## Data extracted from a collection
= = =
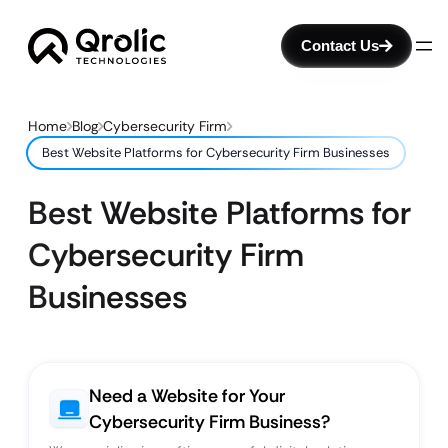
Contact Us
Home
Blog
Cybersecurity Firm
Best Website Platforms for Cybersecurity Firm Businesses
Best Website Platforms for
Cybersecurity Firm
Businesses
Need a Website for Your
Cybersecurity Firm Business?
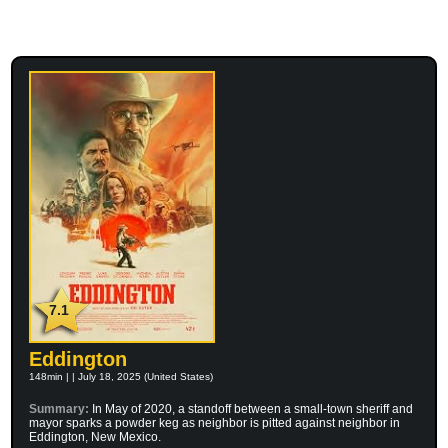
7.1
Eddington
148min | | July 18, 2025 (United States)
Summary:
In May of 2020, a standoff between a small-town sheriff and
mayor sparks a powder keg as neighbor is pitted against neighbor in
Eddington, New Mexico.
= = =
## Task description
Restate all of the data word for word and include no pictures.

## Answer area
Contact Us
Home
Blog
Cybersecurity Firm
Best Website Platforms for Cybersecurity Firm Businesses
Best Website Platforms for
Cybersecurity Firm
Businesses
Need a Website for Your
Cybersecurity Firm Business?
7.1
Eddington
148min | | July 18, 2025 (United States)
Summary:
In May of 2020, a standoff between a small-town sheriff and
mayor sparks a powder keg as neighbor is pitted against neighbor in
Eddington, New Mexico.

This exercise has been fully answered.